*Task to complete*
Return the data below exactly as given, except for the images.

··· Given entries ···

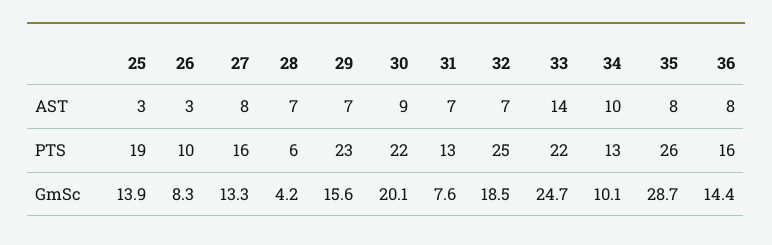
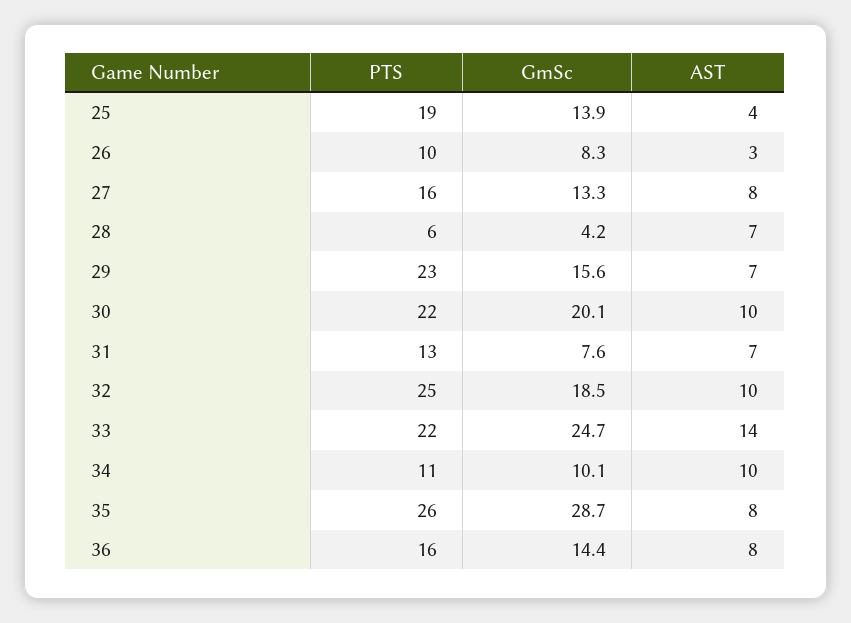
25, AST: 3 -> 4
30, AST: 9 -> 10
32, AST: 7 -> 10
34, PTS: 13 -> 11

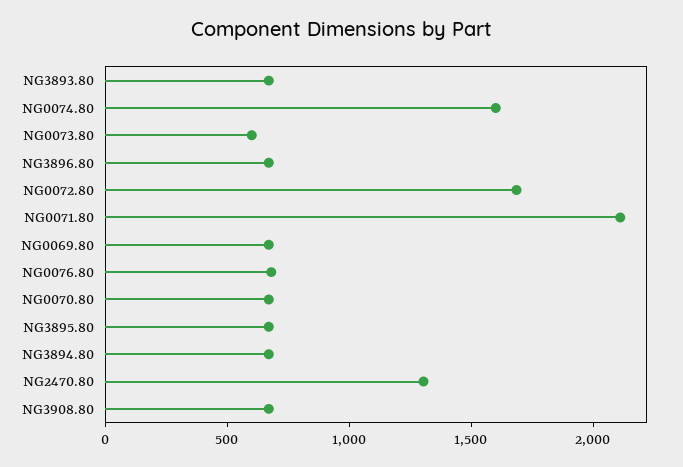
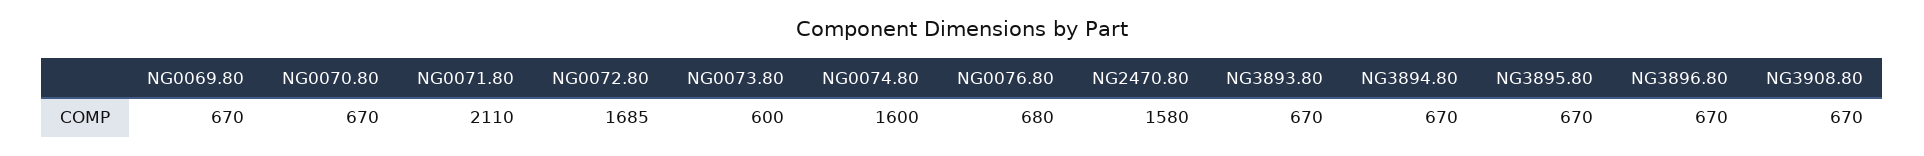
NG2470.80: 1300 -> 1580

···

*Answer to the problem*
25, AST: 3 -> 4
30, AST: 9 -> 10
32, AST: 7 -> 10
34, PTS: 13 -> 11

NG2470.80: 1300 -> 1580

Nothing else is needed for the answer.